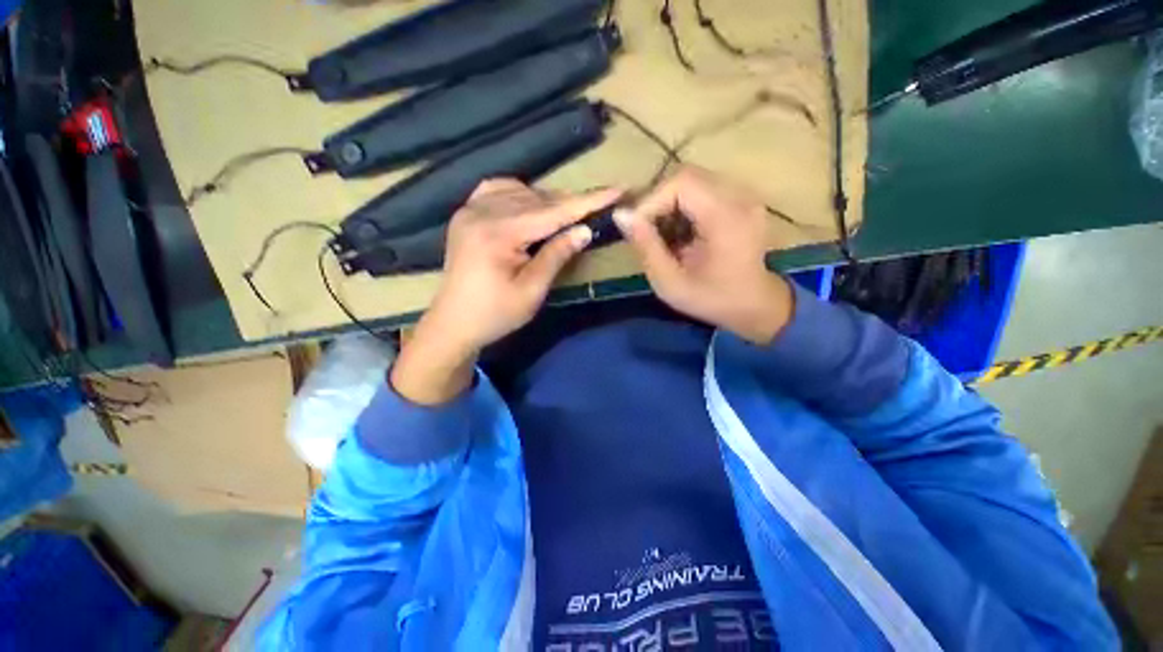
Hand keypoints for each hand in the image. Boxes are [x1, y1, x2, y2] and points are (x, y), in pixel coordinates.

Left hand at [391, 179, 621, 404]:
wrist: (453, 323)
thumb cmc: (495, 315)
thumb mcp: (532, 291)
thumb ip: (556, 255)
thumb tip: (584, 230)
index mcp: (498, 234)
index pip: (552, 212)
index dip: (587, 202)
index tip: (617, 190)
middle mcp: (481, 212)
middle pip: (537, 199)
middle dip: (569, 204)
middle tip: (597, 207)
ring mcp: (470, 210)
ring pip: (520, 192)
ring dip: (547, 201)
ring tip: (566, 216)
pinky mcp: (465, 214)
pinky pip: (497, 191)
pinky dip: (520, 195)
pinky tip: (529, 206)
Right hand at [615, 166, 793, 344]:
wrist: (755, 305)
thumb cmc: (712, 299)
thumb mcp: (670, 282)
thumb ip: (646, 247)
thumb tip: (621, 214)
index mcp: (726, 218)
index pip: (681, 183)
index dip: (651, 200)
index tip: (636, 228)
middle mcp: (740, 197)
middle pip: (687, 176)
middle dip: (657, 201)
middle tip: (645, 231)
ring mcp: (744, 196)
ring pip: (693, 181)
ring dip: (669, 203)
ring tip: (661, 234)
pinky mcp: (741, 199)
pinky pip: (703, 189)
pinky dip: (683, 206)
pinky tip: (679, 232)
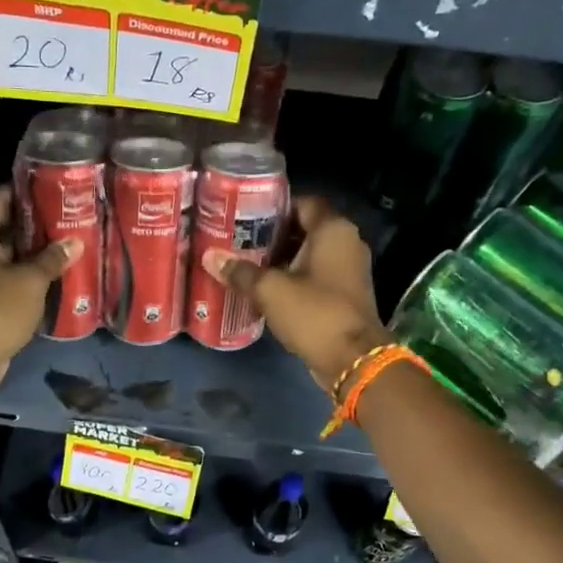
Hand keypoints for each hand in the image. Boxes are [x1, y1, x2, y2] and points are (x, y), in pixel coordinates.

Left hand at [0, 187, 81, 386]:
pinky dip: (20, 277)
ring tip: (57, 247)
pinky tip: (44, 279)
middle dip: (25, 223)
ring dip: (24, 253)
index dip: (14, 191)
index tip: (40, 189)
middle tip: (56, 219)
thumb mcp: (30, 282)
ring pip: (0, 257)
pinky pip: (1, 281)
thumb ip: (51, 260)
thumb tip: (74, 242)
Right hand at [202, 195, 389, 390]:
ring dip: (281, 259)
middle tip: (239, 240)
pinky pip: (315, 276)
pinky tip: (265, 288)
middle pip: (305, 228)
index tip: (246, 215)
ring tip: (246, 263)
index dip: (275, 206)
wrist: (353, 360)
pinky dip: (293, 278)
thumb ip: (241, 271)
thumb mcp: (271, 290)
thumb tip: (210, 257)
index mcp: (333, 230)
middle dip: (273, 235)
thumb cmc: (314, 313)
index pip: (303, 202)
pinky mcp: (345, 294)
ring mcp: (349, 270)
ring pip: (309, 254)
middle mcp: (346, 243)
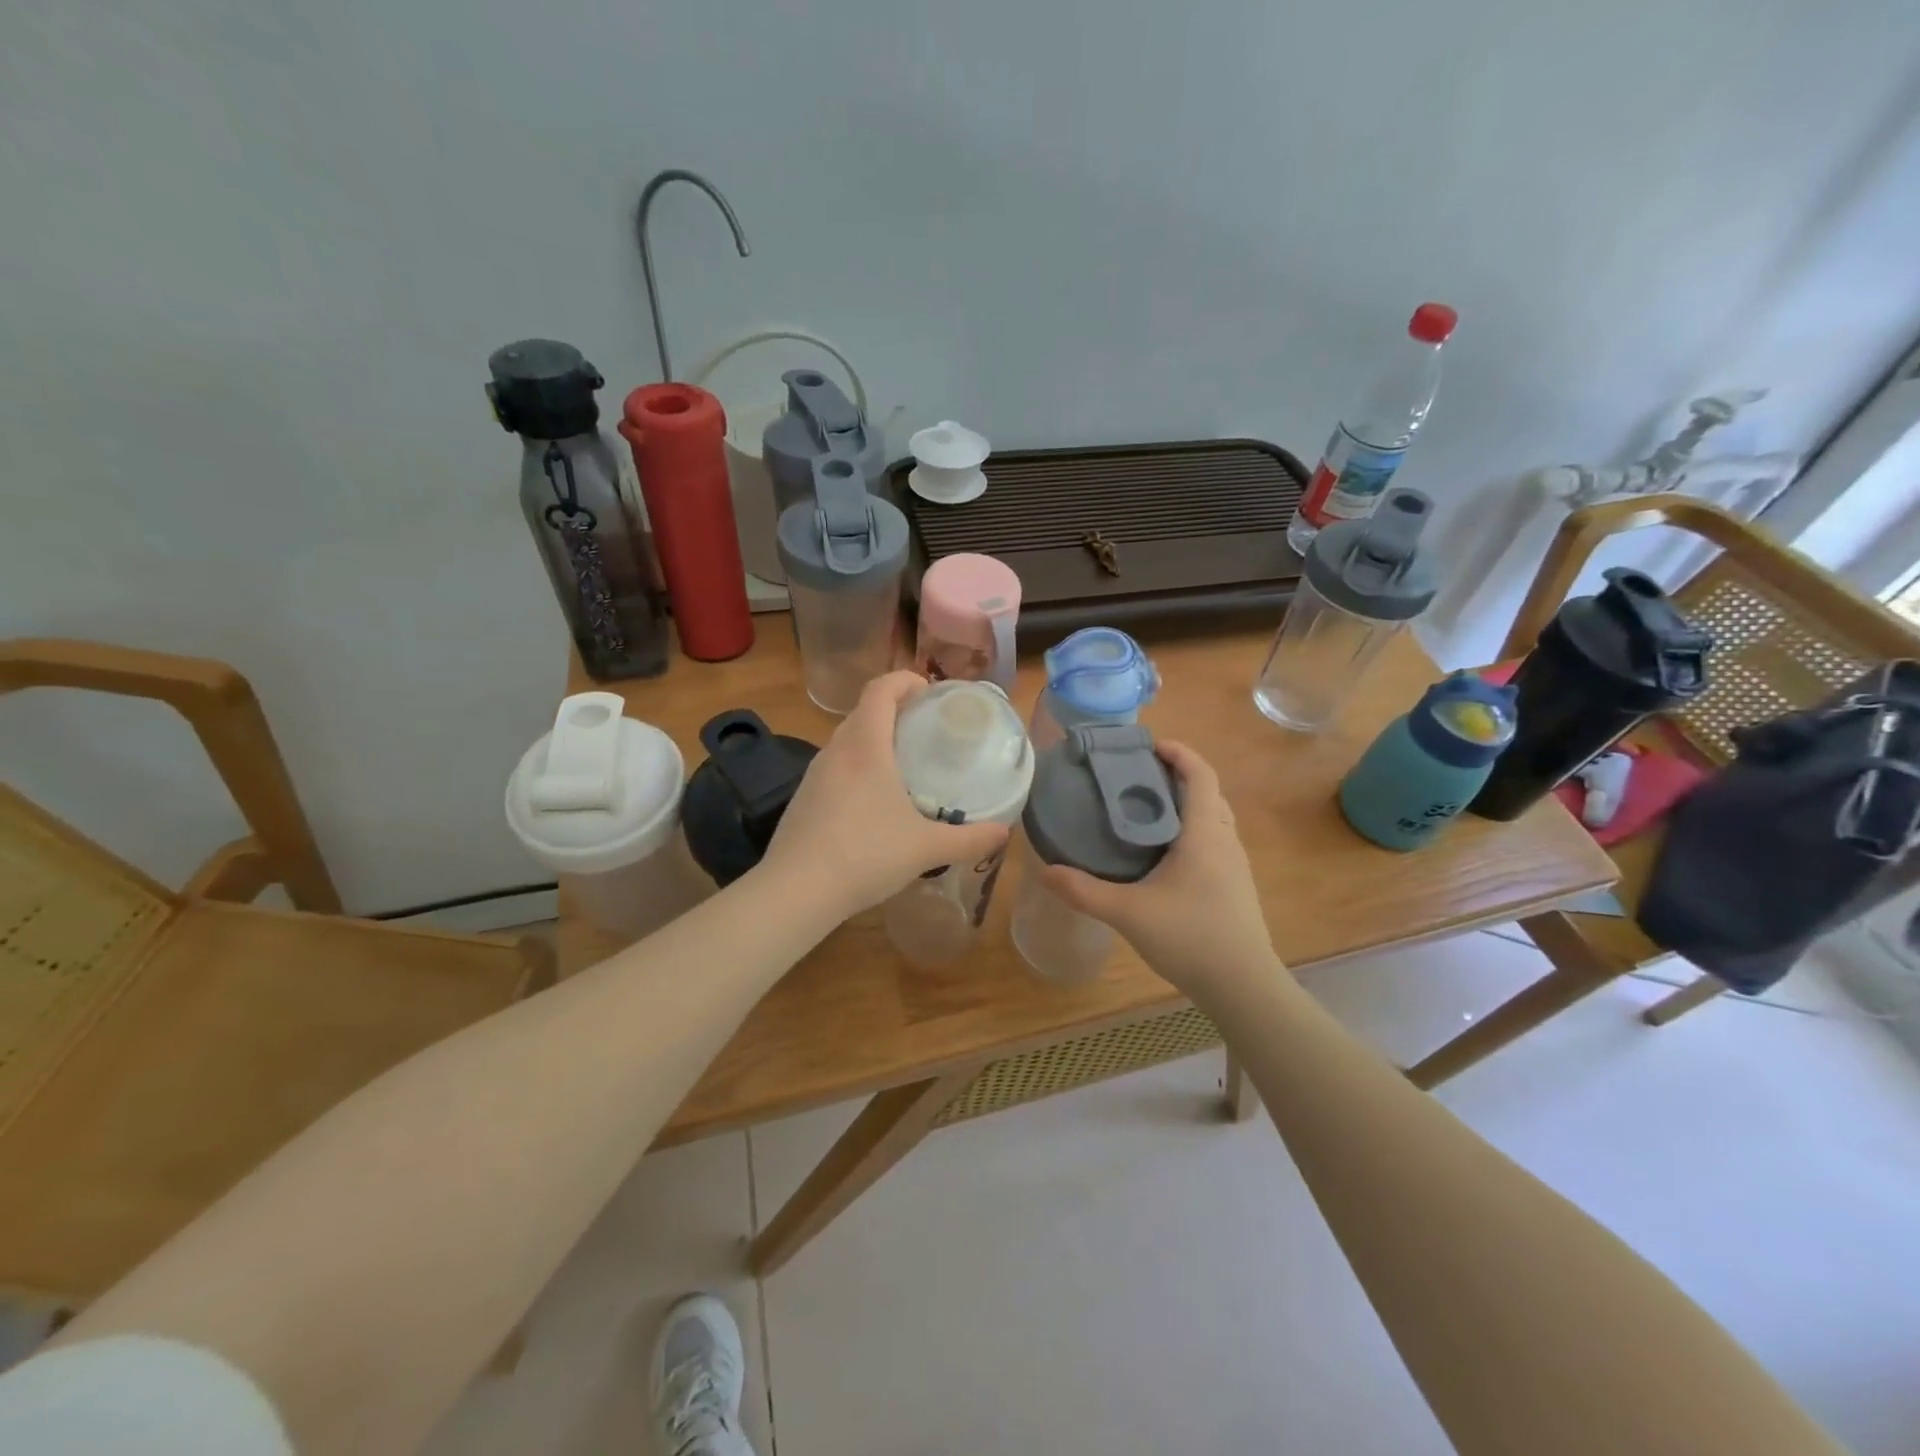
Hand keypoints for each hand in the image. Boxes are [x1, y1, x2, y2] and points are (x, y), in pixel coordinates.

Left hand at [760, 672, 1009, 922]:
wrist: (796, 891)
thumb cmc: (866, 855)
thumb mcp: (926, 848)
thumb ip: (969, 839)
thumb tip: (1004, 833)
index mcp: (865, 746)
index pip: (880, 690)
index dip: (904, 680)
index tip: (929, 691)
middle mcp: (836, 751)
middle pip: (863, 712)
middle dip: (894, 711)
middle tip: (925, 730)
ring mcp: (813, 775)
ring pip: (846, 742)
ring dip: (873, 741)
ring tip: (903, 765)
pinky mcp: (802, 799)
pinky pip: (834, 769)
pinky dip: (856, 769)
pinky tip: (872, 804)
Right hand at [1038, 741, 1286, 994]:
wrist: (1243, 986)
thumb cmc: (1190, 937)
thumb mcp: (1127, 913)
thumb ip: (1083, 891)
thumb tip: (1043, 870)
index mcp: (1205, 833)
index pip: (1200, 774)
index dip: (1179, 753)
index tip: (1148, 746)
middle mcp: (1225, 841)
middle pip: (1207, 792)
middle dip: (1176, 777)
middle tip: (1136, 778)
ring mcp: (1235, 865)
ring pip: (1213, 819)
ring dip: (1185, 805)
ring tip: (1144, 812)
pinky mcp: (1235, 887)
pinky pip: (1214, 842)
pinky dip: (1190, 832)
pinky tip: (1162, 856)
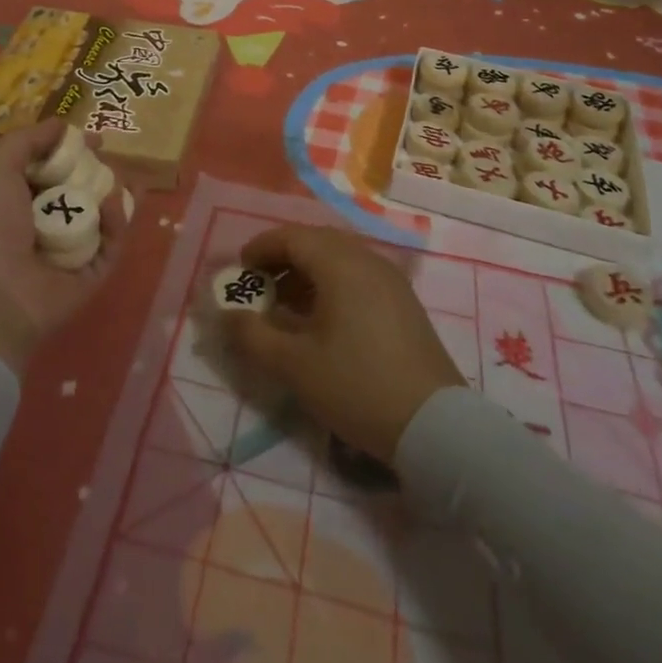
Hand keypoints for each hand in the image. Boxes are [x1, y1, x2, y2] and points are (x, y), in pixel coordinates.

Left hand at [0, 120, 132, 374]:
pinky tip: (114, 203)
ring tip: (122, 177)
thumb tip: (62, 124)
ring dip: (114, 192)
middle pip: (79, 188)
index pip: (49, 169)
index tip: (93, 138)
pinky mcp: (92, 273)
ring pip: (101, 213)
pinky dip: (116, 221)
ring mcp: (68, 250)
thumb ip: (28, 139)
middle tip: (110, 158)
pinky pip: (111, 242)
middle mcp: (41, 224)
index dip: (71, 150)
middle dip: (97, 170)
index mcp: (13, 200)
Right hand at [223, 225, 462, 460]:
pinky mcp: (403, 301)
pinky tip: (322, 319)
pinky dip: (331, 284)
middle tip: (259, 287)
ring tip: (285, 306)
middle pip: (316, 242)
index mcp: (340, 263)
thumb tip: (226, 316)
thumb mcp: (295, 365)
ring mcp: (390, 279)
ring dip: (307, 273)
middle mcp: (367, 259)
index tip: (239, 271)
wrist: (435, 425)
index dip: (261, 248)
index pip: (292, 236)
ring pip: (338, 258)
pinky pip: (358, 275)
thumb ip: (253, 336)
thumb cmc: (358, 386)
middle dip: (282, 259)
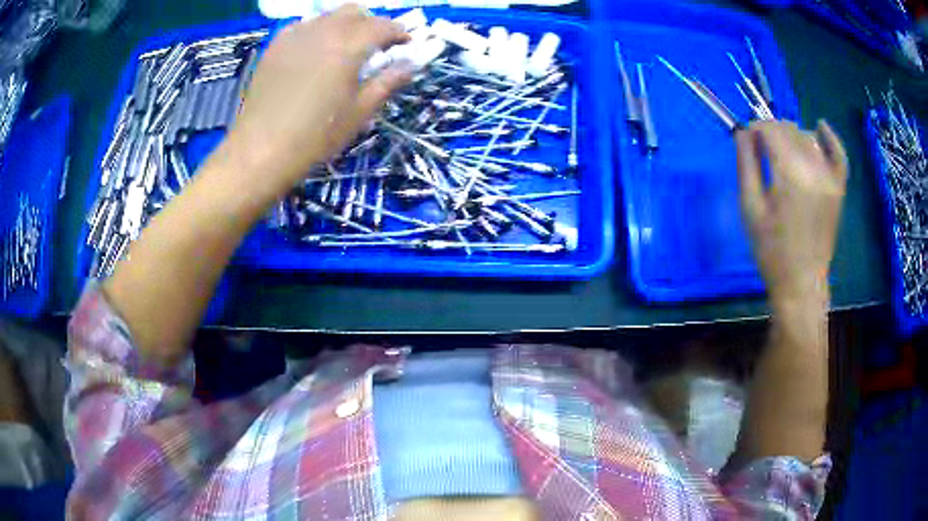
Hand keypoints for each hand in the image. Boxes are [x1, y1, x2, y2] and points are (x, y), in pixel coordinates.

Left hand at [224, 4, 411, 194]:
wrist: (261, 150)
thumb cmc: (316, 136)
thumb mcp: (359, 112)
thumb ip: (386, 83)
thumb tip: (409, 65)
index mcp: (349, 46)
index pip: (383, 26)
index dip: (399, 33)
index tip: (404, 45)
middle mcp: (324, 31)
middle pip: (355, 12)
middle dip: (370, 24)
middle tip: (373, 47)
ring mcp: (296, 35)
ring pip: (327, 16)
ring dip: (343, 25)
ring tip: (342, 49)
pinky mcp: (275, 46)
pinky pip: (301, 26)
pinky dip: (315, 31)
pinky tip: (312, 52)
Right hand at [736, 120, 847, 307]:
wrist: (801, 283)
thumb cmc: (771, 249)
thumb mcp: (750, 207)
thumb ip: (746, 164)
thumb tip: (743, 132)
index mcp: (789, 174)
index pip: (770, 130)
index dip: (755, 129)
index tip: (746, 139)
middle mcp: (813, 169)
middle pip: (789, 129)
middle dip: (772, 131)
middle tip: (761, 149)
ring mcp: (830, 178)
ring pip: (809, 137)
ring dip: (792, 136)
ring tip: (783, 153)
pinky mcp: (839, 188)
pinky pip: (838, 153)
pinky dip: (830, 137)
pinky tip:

* _YOUR TASK_:
Go through the listing above and return every line where the word "Right" occurs.

* _ANSWER TO THE PROBLEM_:
Right hand at [615, 166, 793, 344]:
Right hand at [202, 195, 389, 390]:
Right hand at [1038, 741, 1286, 994]:
Right hand at [223, 225, 462, 460]:
Right hand at [736, 120, 847, 307]:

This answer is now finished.